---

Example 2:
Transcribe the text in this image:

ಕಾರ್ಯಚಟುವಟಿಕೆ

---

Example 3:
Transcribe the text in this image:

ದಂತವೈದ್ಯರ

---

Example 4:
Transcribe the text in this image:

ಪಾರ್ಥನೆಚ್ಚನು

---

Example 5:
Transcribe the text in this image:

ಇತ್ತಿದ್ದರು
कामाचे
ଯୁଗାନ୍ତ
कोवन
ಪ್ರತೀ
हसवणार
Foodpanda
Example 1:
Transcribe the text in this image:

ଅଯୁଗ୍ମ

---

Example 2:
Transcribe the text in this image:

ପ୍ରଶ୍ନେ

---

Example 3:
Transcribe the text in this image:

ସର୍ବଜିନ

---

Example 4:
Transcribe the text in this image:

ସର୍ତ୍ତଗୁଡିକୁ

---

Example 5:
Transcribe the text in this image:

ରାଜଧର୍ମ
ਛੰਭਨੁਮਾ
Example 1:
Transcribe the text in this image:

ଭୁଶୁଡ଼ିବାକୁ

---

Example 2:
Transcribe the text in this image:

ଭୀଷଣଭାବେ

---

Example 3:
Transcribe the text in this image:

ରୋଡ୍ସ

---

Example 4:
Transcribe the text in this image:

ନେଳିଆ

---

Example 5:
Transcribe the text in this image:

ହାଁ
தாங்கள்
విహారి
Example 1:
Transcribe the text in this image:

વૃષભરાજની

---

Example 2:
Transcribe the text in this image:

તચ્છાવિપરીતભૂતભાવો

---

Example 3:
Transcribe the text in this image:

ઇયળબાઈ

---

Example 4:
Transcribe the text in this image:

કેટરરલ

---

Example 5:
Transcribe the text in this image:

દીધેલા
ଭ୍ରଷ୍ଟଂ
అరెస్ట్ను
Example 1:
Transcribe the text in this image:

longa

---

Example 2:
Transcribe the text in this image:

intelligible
■ ■ ■ ■ ■
What to work on :: The lines above should be printed again, exactly as they are.

Task response ::
---

Example 2:
Transcribe the text in this image:

ಕಾರ್ಯಚಟುವಟಿಕೆ

---

Example 3:
Transcribe the text in this image:

ದಂತವೈದ್ಯರ

---

Example 4:
Transcribe the text in this image:

ಪಾರ್ಥನೆಚ್ಚನು

---

Example 5:
Transcribe the text in this image:

ಇತ್ತಿದ್ದರು
कामाचे
ଯୁଗାନ୍ତ
कोवन
ಪ್ರತೀ
हसवणार
Foodpanda
Example 1:
Transcribe the text in this image:

ଅଯୁଗ୍ମ

---

Example 2:
Transcribe the text in this image:

ପ୍ରଶ୍ନେ

---

Example 3:
Transcribe the text in this image:

ସର୍ବଜିନ

---

Example 4:
Transcribe the text in this image:

ସର୍ତ୍ତଗୁଡିକୁ

---

Example 5:
Transcribe the text in this image:

ରାଜଧର୍ମ
ਛੰਭਨੁਮਾ
Example 1:
Transcribe the text in this image:

ଭୁଶୁଡ଼ିବାକୁ

---

Example 2:
Transcribe the text in this image:

ଭୀଷଣଭାବେ

---

Example 3:
Transcribe the text in this image:

ରୋଡ୍ସ

---

Example 4:
Transcribe the text in this image:

ନେଳିଆ

---

Example 5:
Transcribe the text in this image:

ହାଁ
தாங்கள்
విహారి
Example 1:
Transcribe the text in this image:

વૃષભરાજની

---

Example 2:
Transcribe the text in this image:

તચ્છાવિપરીતભૂતભાવો

---

Example 3:
Transcribe the text in this image:

ઇયળબાઈ

---

Example 4:
Transcribe the text in this image:

કેટરરલ

---

Example 5:
Transcribe the text in this image:

દીધેલા
ଭ୍ରଷ୍ଟଂ
అరెస్ట్ను
Example 1:
Transcribe the text in this image:

longa

---

Example 2:
Transcribe the text in this image:

intelligible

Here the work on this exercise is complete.